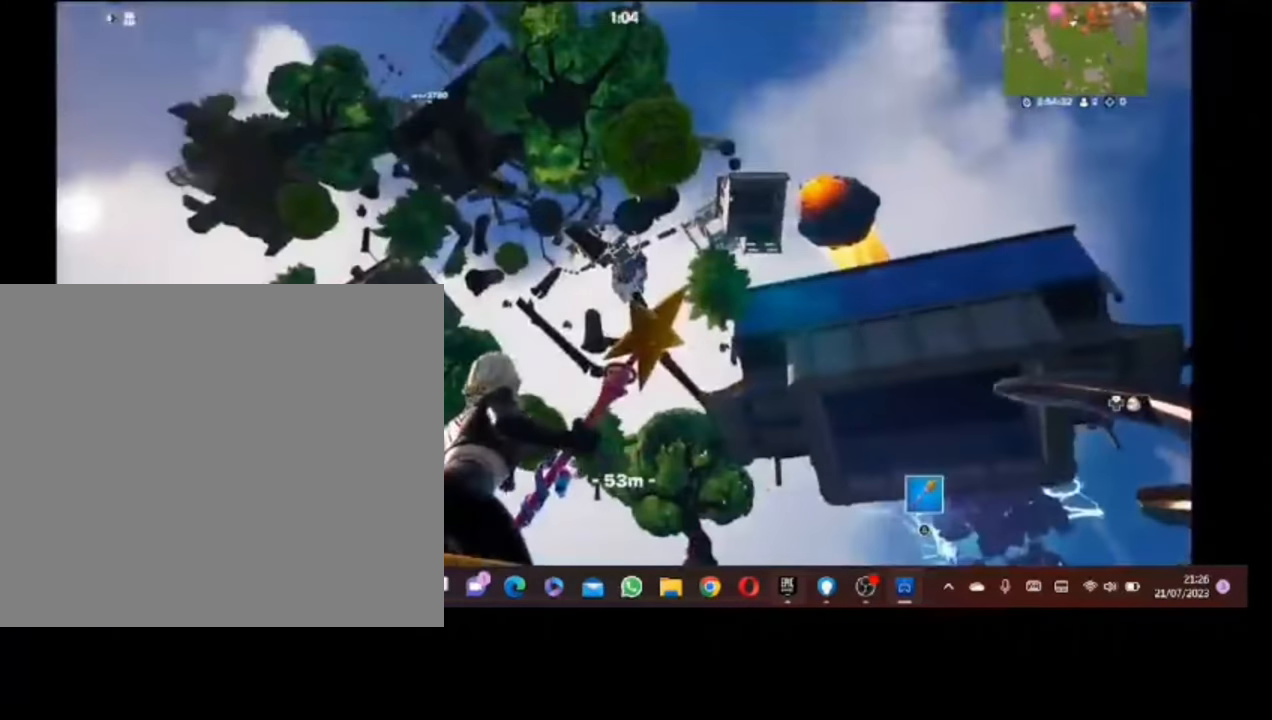
{"dt_ms": 1000, "buttons": [], "left_stick": "center", "right_stick": "center", "button_events": []}
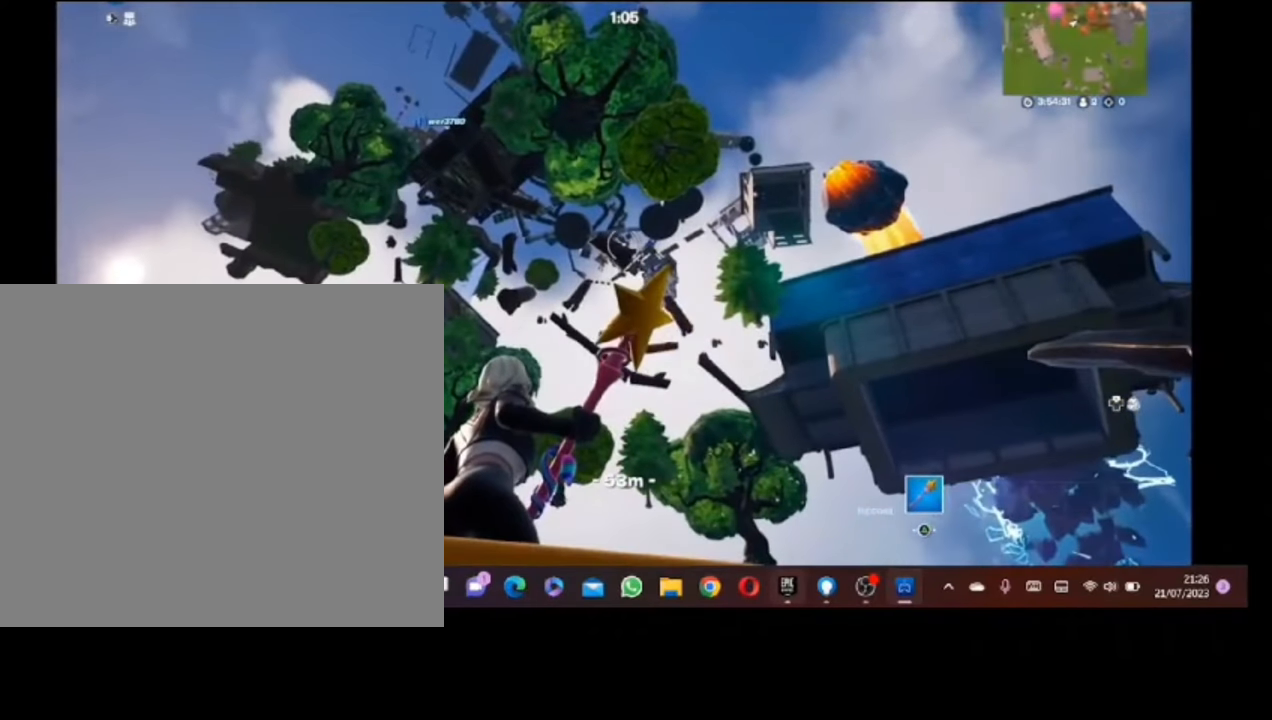
{"dt_ms": 500, "buttons": [], "left_stick": "center", "right_stick": "down", "button_events": []}
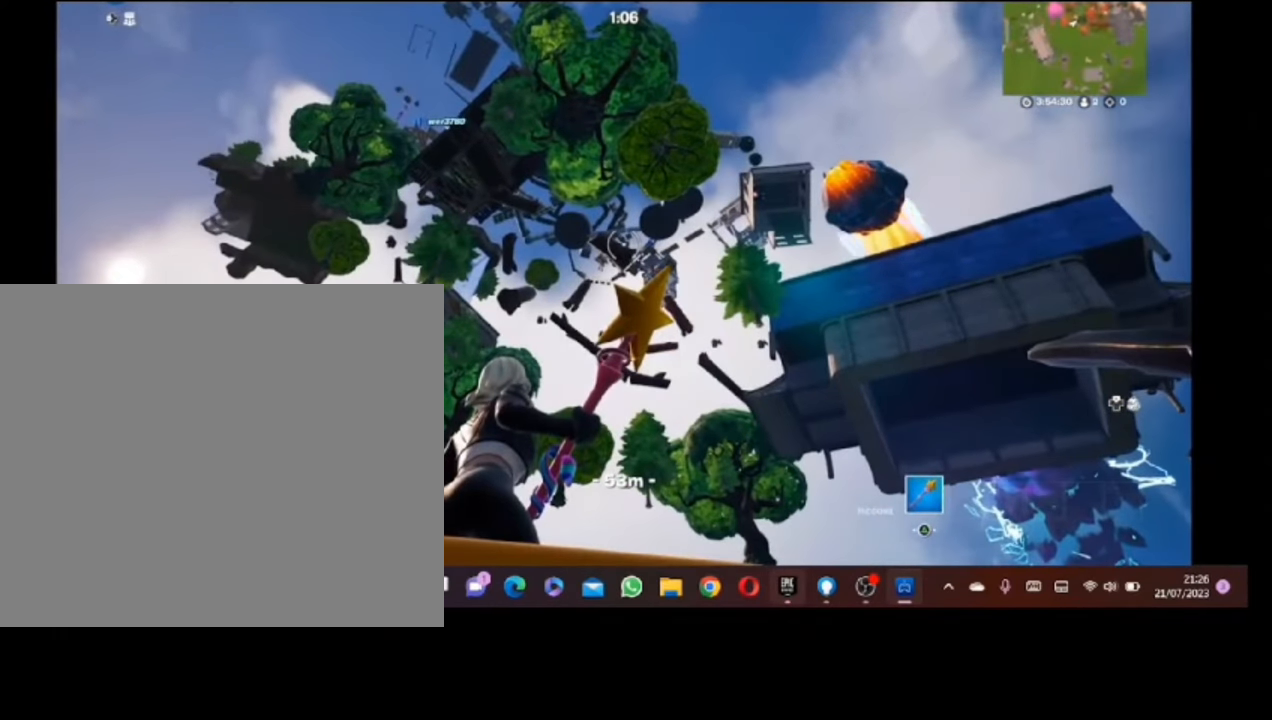
{"dt_ms": 500, "buttons": [], "left_stick": "up-right", "right_stick": "down-right", "button_events": []}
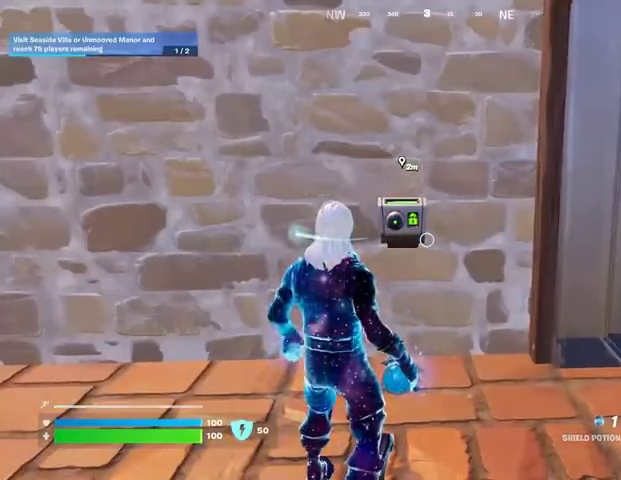
Gameplay with a controller (PlayStation layout); each line is a JSON object with the inputs held at the frame after it. "events" lists button and stick changes between this image and that frame as [ms after this image, input, new state], when the widget could be followed in between.
{"buttons": [], "left_stick": "center", "right_stick": "center", "events": [[333, "L1", "down"], [367, "L1", "up"]]}
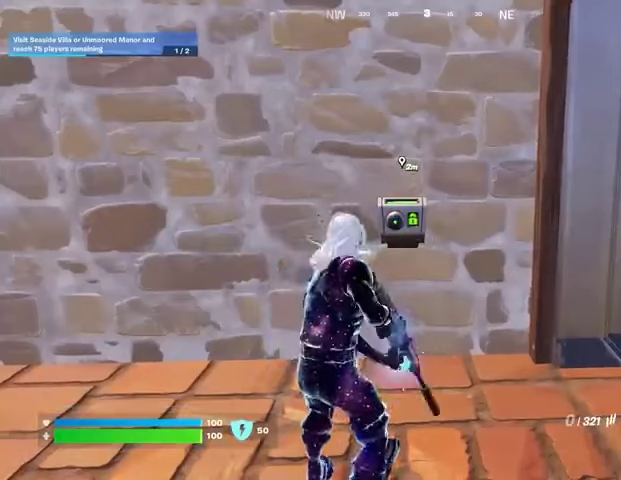
{"buttons": [], "left_stick": "center", "right_stick": "center", "events": [[200, "SQUARE", "down"], [267, "SQUARE", "up"]]}
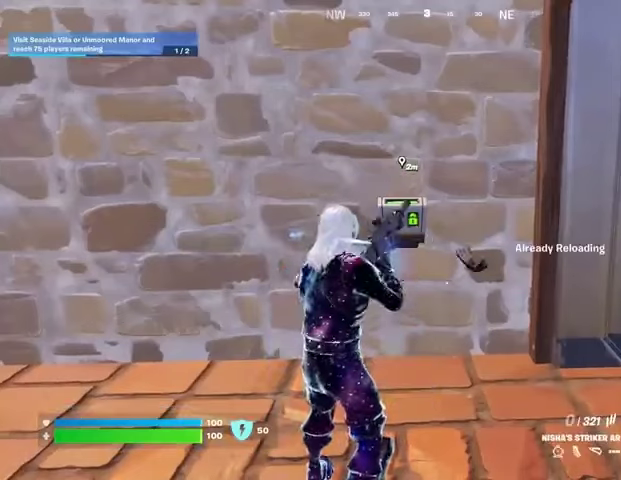
{"buttons": [], "left_stick": "center", "right_stick": "center", "events": [[67, "DPAD_RIGHT", "down"], [133, "DPAD_RIGHT", "up"]]}
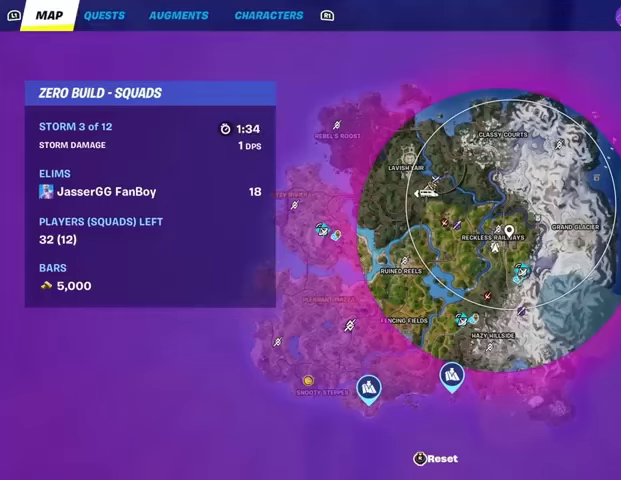
{"buttons": [], "left_stick": "center", "right_stick": "right", "events": [[467, "right_stick", "right"]]}
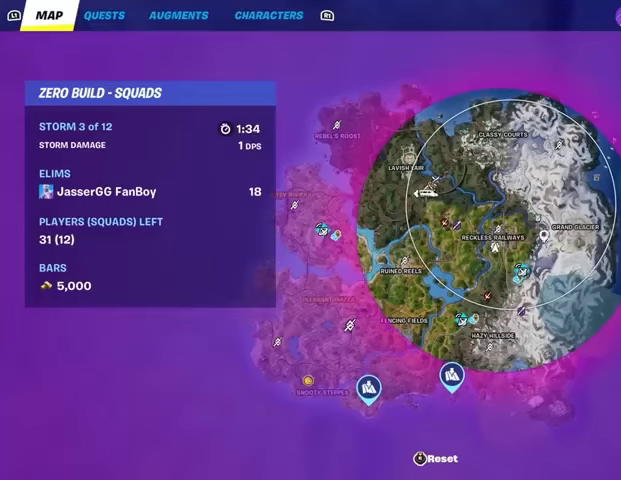
{"buttons": ["CROSS"], "left_stick": "center", "right_stick": "center", "events": [[167, "right_stick", "center"], [267, "right_stick", "left"], [367, "right_stick", "center"], [500, "CROSS", "down"]]}
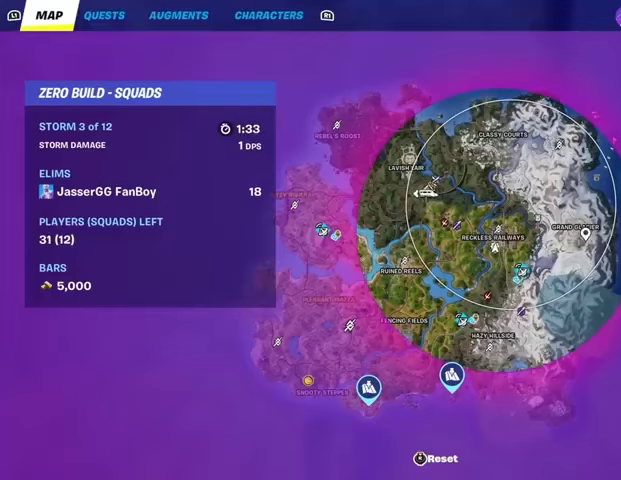
{"buttons": [], "left_stick": "up-right", "right_stick": "right", "events": [[100, "CROSS", "up"], [200, "CIRCLE", "down"], [267, "CIRCLE", "up"], [300, "left_stick", "up-right"], [400, "right_stick", "right"]]}
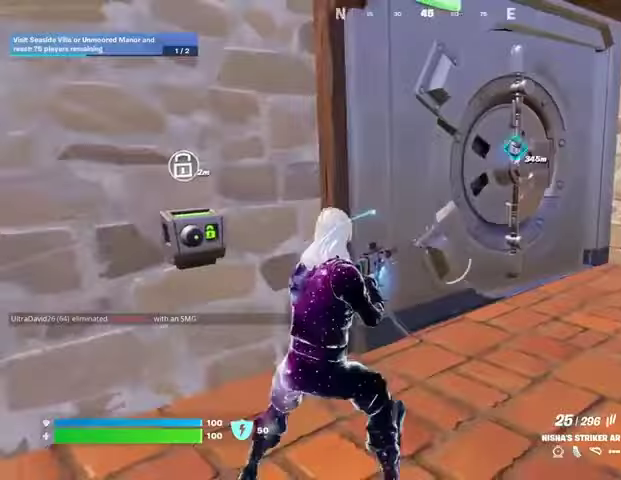
{"buttons": ["SQUARE"], "left_stick": "up-right", "right_stick": "center", "events": [[33, "right_stick", "center"], [167, "L1", "down"], [200, "L1", "up"], [467, "SQUARE", "down"]]}
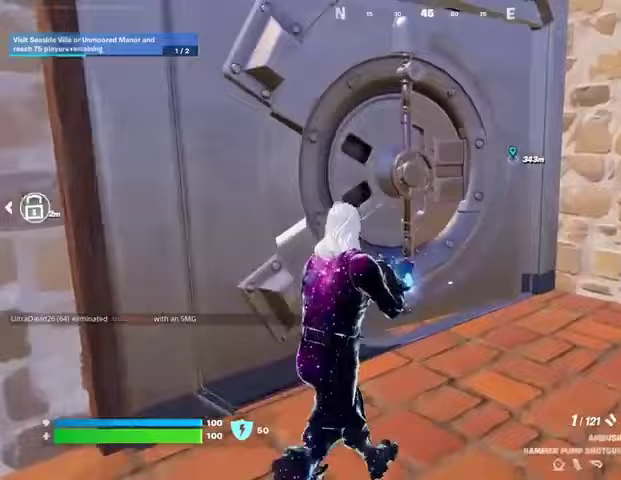
{"buttons": [], "left_stick": "up-right", "right_stick": "left", "events": [[33, "SQUARE", "up"], [133, "SQUARE", "down"], [200, "SQUARE", "up"], [200, "right_stick", "left"]]}
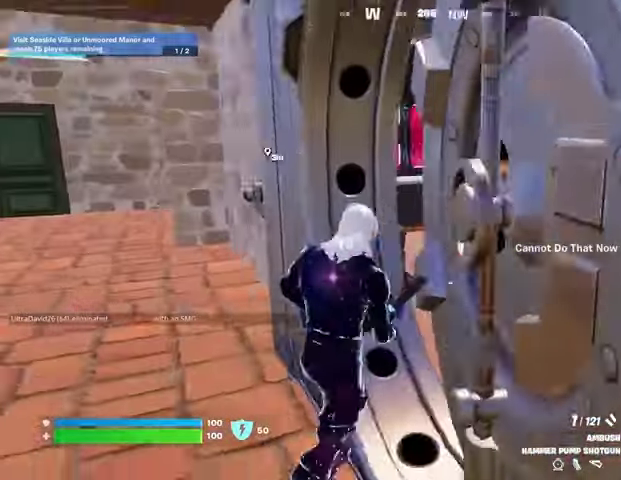
{"buttons": [], "left_stick": "up-right", "right_stick": "center", "events": [[33, "right_stick", "center"]]}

◆ ◆ ◆ ◆ ◆ ◆ ◆

■ What the task asks ■
A complete and exact copy of the records is required. Exclude the pictures.

■ Answer area ■
{"dt_ms": 1000, "buttons": [], "left_stick": "center", "right_stick": "center", "button_events": []}
{"dt_ms": 500, "buttons": [], "left_stick": "center", "right_stick": "down", "button_events": []}
{"dt_ms": 500, "buttons": [], "left_stick": "up-right", "right_stick": "down-right", "button_events": []}
Gameplay with a controller (PlayStation layout); each line is a JSON object with the inputs held at the frame after it. "events" lists button and stick changes between this image and that frame as [ms after this image, input, new state], when the widget could be followed in between.
{"buttons": [], "left_stick": "center", "right_stick": "center", "events": [[333, "L1", "down"], [367, "L1", "up"]]}
{"buttons": [], "left_stick": "center", "right_stick": "center", "events": [[200, "SQUARE", "down"], [267, "SQUARE", "up"]]}
{"buttons": [], "left_stick": "center", "right_stick": "center", "events": [[67, "DPAD_RIGHT", "down"], [133, "DPAD_RIGHT", "up"]]}
{"buttons": [], "left_stick": "center", "right_stick": "right", "events": [[467, "right_stick", "right"]]}
{"buttons": ["CROSS"], "left_stick": "center", "right_stick": "center", "events": [[167, "right_stick", "center"], [267, "right_stick", "left"], [367, "right_stick", "center"], [500, "CROSS", "down"]]}
{"buttons": [], "left_stick": "up-right", "right_stick": "right", "events": [[100, "CROSS", "up"], [200, "CIRCLE", "down"], [267, "CIRCLE", "up"], [300, "left_stick", "up-right"], [400, "right_stick", "right"]]}
{"buttons": ["SQUARE"], "left_stick": "up-right", "right_stick": "center", "events": [[33, "right_stick", "center"], [167, "L1", "down"], [200, "L1", "up"], [467, "SQUARE", "down"]]}
{"buttons": [], "left_stick": "up-right", "right_stick": "left", "events": [[33, "SQUARE", "up"], [133, "SQUARE", "down"], [200, "SQUARE", "up"], [200, "right_stick", "left"]]}
{"buttons": [], "left_stick": "up-right", "right_stick": "center", "events": [[33, "right_stick", "center"]]}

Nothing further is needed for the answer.